**Requirement:** Your output should be the lines below from the one with "Tempuh Tes Kemampuan Akademik (TKA)" through the one with "gerçekleşebilir ve mağdurların", copied exactly, pictures excluded.

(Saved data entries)
_ _ _ _ _

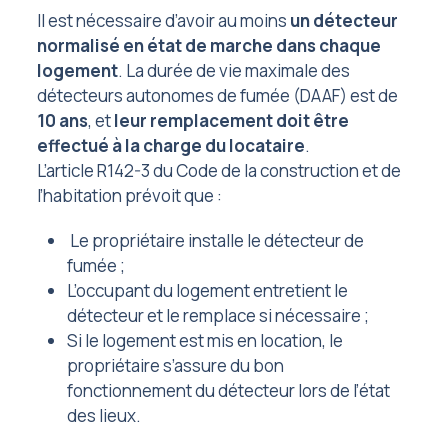
Il est nécessaire d’avoir au moins
un détecteur
normalisé en état de marche dans chaque
logement
. La durée de vie maximale des
détecteurs autonomes de fumée (DAAF) est de
10 ans
, et
leur remplacement doit être
effectué à la charge du locataire
.
L’article R142-3 du Code de la construction et de
l’habitation prévoit que :
Le propriétaire installe le détecteur de
fumée ;
L’occupant du logement entretient le
détecteur et le remplace si nécessaire ;
Si le logement est mis en location, le
propriétaire s’assure du bon
fonctionnement du détecteur lors de l’état
des lieux.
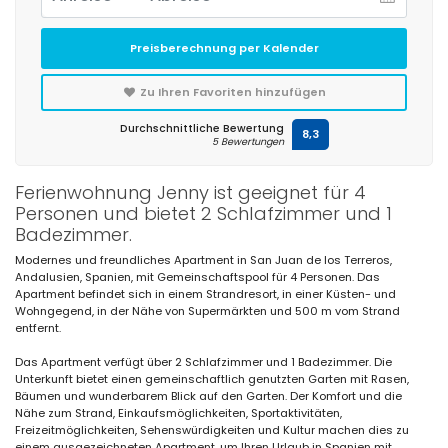
Preisberechnung per Kalender
Zu Ihren Favoriten hinzufügen
Durchschnittliche Bewertung
8,3
5 Bewertungen
Ferienwohnung Jenny ist geeignet für 4
Personen und bietet 2 Schlafzimmer und 1
Badezimmer.
Modernes und freundliches Apartment in San Juan de los Terreros,
Andalusien, Spanien, mit Gemeinschaftspool für 4 Personen. Das
Apartment befindet sich in einem Strandresort, in einer Küsten- und
Wohngegend, in der Nähe von Supermärkten und 500 m vom Strand
entfernt.
Das Apartment verfügt über 2 Schlafzimmer und 1 Badezimmer. Die
Unterkunft bietet einen gemeinschaftlich genutzten Garten mit Rasen,
Bäumen und wunderbarem Blick auf den Garten. Der Komfort und die
Nähe zum Strand, Einkaufsmöglichkeiten, Sportaktivitäten,
Freizeitmöglichkeiten, Sehenswürdigkeiten und Kultur machen dies zu
einem ausgezeichneten Apartment, um Ihren Urlaub in Spanien mit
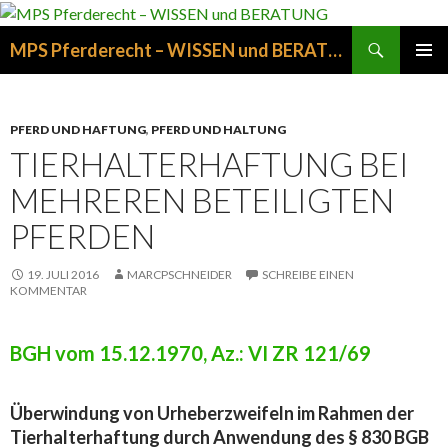
Suchen
MPS Pferderecht – WISSEN und BERATUNG
ZUM
PRIMÄR
INHALT
MENÜ
SPRINGEN
PFERD UND HAFTUNG
,
PFERD UND HALTUNG
TIERHALTERHAFTUNG BEI
MEHREREN BETEILIGTEN
PFERDEN
19. JULI 2016
MARCPSCHNEIDER
SCHREIBE EINEN
KOMMENTAR
BGH vom 15.12.1970, Az.: VI ZR 121/69
Überwindung von Urheberzweifeln im Rahmen der
Tierhalterhaftung durch Anwendung des § 830 BGB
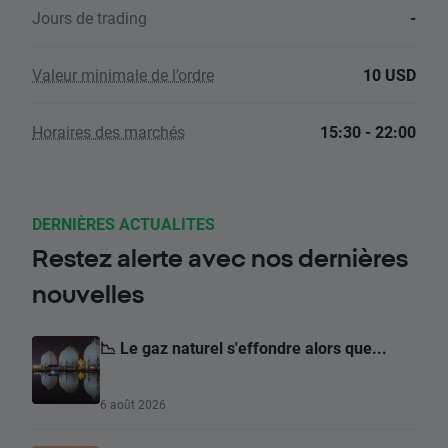
Jours de trading
-
Valeur minimale de l’ordre
10 USD
Horaires des marchés
15:30 - 22:00
DERNIÈRES ACTUALITES
Restez alerte avec nos dernières
nouvelles
📉 Le gaz naturel s'effondre alors que...
6 août 2026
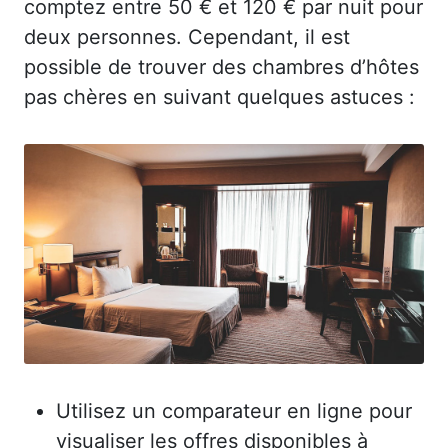
comptez entre 50 € et 120 € par nuit pour
deux personnes. Cependant, il est
possible de trouver des chambres d’hôtes
pas chères en suivant quelques astuces :
Utilisez un comparateur en ligne pour
visualiser les offres disponibles à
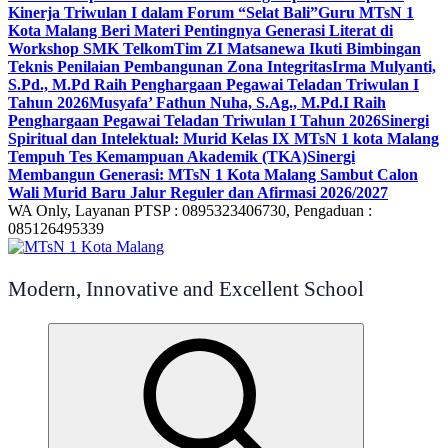
Kinerja Triwulan I dalam Forum “Selat Bali”
Guru MTsN 1
Kota Malang Beri Materi Pentingnya Generasi Literat di
Workshop SMK Telkom
Tim ZI Matsanewa Ikuti Bimbingan
Teknis Penilaian Pembangunan Zona Integritas
Irma Mulyanti,
S.Pd., M.Pd Raih Penghargaan Pegawai Teladan Triwulan I
Tahun 2026
Musyafa’ Fathun Nuha, S.Ag., M.Pd.I Raih
Penghargaan Pegawai Teladan Triwulan I Tahun 2026
Sinergi
Spiritual dan Intelektual: Murid Kelas IX MTsN 1 kota Malang
Tempuh Tes Kemampuan Akademik (TKA)
Sinergi
Membangun Generasi: MTsN 1 Kota Malang Sambut Calon
Wali Murid Baru Jalur Reguler dan Afirmasi 2026/2027
WA Only, Layanan PTSP : 0895323406730, Pengaduan :
085126495339
Modern, Innovative and Excellent School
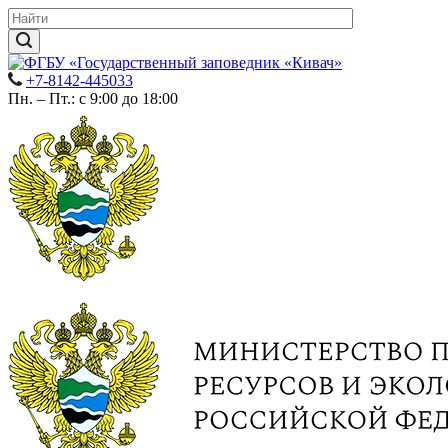
+7-8142-445033
Пн. – Пт.: с 9:00 до 18:00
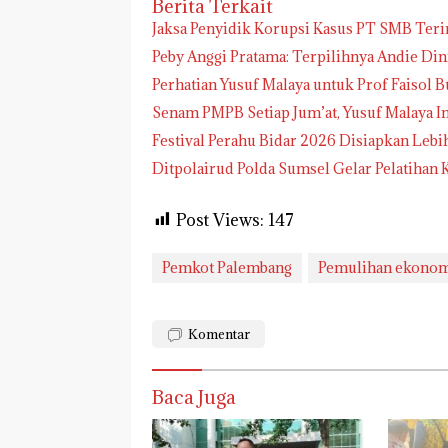
Berita Terkait
Jaksa Penyidik Korupsi Kasus PT SMB Te
Peby Anggi Pratama: Terpilihnya Andie Di
Perhatian Yusuf Malaya untuk Prof Faisol B
Senam PMPB Setiap Jum’at, Yusuf Malaya I
Festival Perahu Bidar 2026 Disiapkan Lebi
Ditpolairud Polda Sumsel Gelar Pelatih
Post Views:
147
Pemkot Palembang
Pemulihan ekono
Komentar
Baca Juga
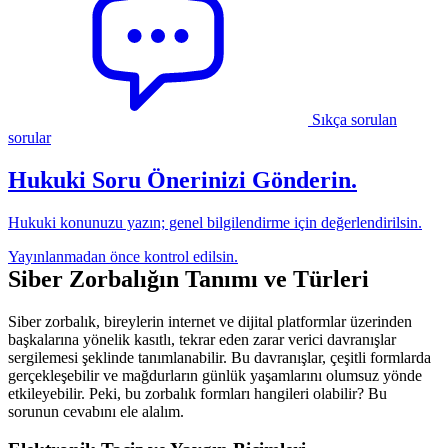
Sıkça sorulan
sorular
Hukuki Soru Önerinizi Gönderin.
Hukuki konunuzu yazın; genel bilgilendirme için değerlendirilsin.
Yayınlanmadan önce kontrol edilsin.
Siber Zorbalığın Tanımı ve Türleri
Siber zorbalık, bireylerin internet ve dijital platformlar üzerinden
başkalarına yönelik kasıtlı, tekrar eden zarar verici davranışlar
sergilemesi şeklinde tanımlanabilir. Bu davranışlar, çeşitli formlarda
gerçekleşebilir ve mağdurların günlük yaşamlarını olumsuz yönde
etkileyebilir. Peki, bu zorbalık formları hangileri olabilir? Bu
sorunun cevabını ele alalım.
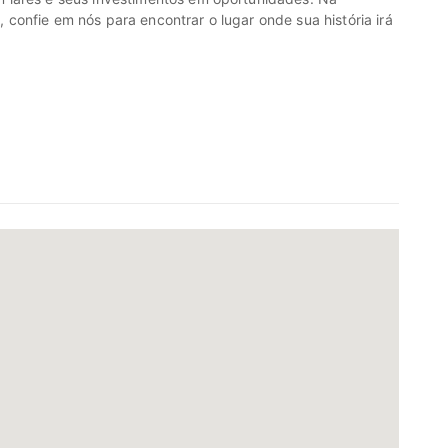
onfie em nós para encontrar o lugar onde sua história irá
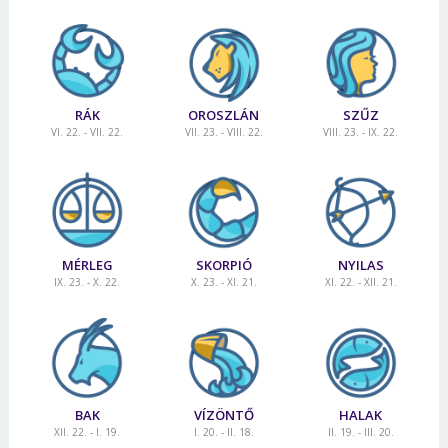
RÁK
OROSZLÁN
SZŰZ
VI. 22. - VII. 22.
VII. 23. - VIII. 22.
VIII. 23. - IX. 22.
MÉRLEG
SKORPIÓ
NYILAS
IX. 23. - X. 22.
X. 23. - XI. 21.
XI. 22. - XII. 21.
BAK
VÍZÖNTŐ
HALAK
XII. 22. - I. 19.
I. 20. - II. 18.
II. 19. - III. 20.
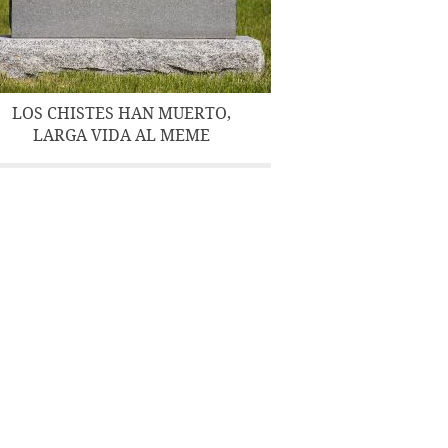
LOS CHISTES HAN MUERTO,
LARGA VIDA AL MEME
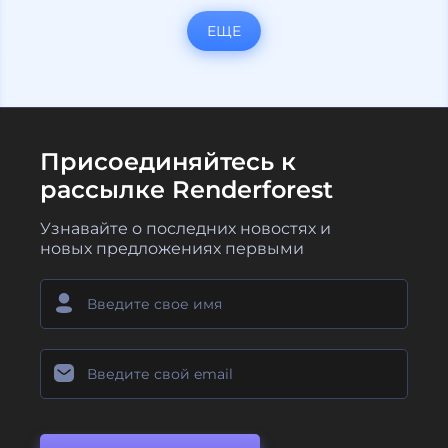
ЕЩЕ
Присоединяйтесь к
рассылке Renderforest
Узнавайте о последних новостях и
новых предложениях первыми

_ _ _ _ _

**Exercise solution:**
Tempuh Tes Kemampuan Akademik (TKA)
Sinergi
Membangun Generasi: MTsN 1 Kota Malang Sambut Calon
Wali Murid Baru Jalur Reguler dan Afirmasi 2026/2027
WA Only, Layanan PTSP : 0895323406730, Pengaduan :
085126495339
Modern, Innovative and Excellent School
+7-8142-445033
Пн. – Пт.: с 9:00 до 18:00
Berita Terkait
Jaksa Penyidik Korupsi Kasus PT SMB Te
Peby Anggi Pratama: Terpilihnya Andie Di
Perhatian Yusuf Malaya untuk Prof Faisol B
Senam PMPB Setiap Jum’at, Yusuf Malaya I
Festival Perahu Bidar 2026 Disiapkan Lebi
Ditpolairud Polda Sumsel Gelar Pelatih
Post Views:
147
Pemkot Palembang
Pemulihan ekono
Komentar
Baca Juga
Sıkça sorulan
sorular
Hukuki Soru Önerinizi Gönderin.
Hukuki konunuzu yazın; genel bilgilendirme için değerlendirilsin.
Yayınlanmadan önce kontrol edilsin.
Siber Zorbalığın Tanımı ve Türleri
Siber zorbalık, bireylerin internet ve dijital platformlar üzerinden
başkalarına yönelik kasıtlı, tekrar eden zarar verici davranışlar
sergilemesi şeklinde tanımlanabilir. Bu davranışlar, çeşitli formlarda
gerçekleşebilir ve mağdurların günlük yaşamlarını olumsuz yönde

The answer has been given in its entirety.